FreeBeacon: U.S. Immigration and Customs Enforcement (ICE) is probing allegations that a supervisor during work time tried to recruit fellow employees to attend private sex parties at his home.

According to NBC NewsICE spokeswoman Lauren Mack confirmed that the federal agency has launched an internal misconduct investigation after a report in the San Diego Union-Tribune publicized the accusation about a supervisor in San Diego recruiting employees for “private sexual ‘swinger’ parties.”

The Tribune reported:

The accusation of “gross sexual misconduct” was made in a complaint submitted to the Inspector General for the Department of Homeland Security earlier this year. … It says that employees at the ICE Enforcement Removal Operations office in downtown San Diego have been approached during work hours to participate in the parties held at the home of a supervisor in the office along with his wife, who is also an agent.The complaint says the recruitment has been going on for more than a year, and alleges the practice is coercive of subordinate employees and an abuse of authority.

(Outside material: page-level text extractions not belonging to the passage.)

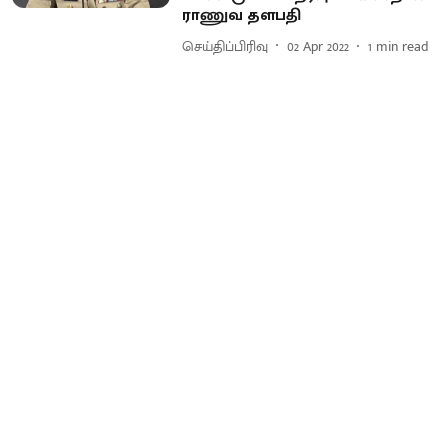
ராணுவ தளபதி
செய்திப்பிரிவு
02 Apr 2022
1
min read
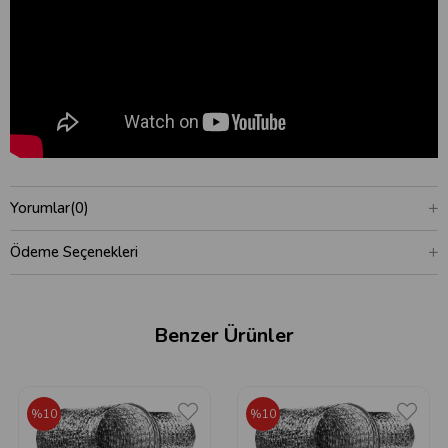
Yorumlar
(0)
Ödeme Seçenekleri
Benzer Ürünler
%10
%10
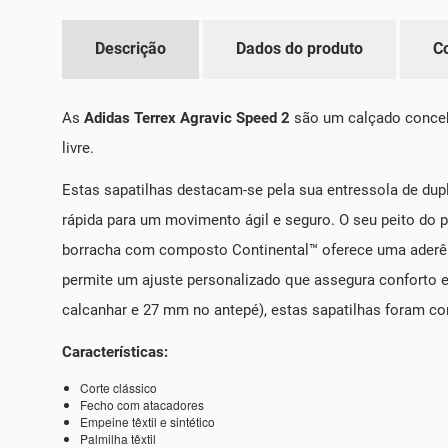
Descrição
Dados do produto
C
As
Adidas Terrex Agravic Speed 2
são um calçado concebi
livre.
Estas sapatilhas destacam-se pela sua entressola de dup
rápida para um movimento ágil e seguro. O seu peito do p
borracha com composto Continental™ oferece uma aderênci
permite um ajuste personalizado que assegura conforto
calcanhar e 27 mm no antepé), estas sapatilhas foram co
Características:
Corte clássico
Fecho com atacadores
Empeine têxtil e sintético
Palmilha têxtil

In a statement, Mack emphasized that the government agency takes the accusation “seriously.”

“The agency takes all allegations of misconduct seriously,” she stated. “The matter you reference has been referred to ICE Homeland Security Investigations Office of Professional Responsibility for further investigation. That inquiry is ongoing and, as such, we are unable to offer further comment at this time.”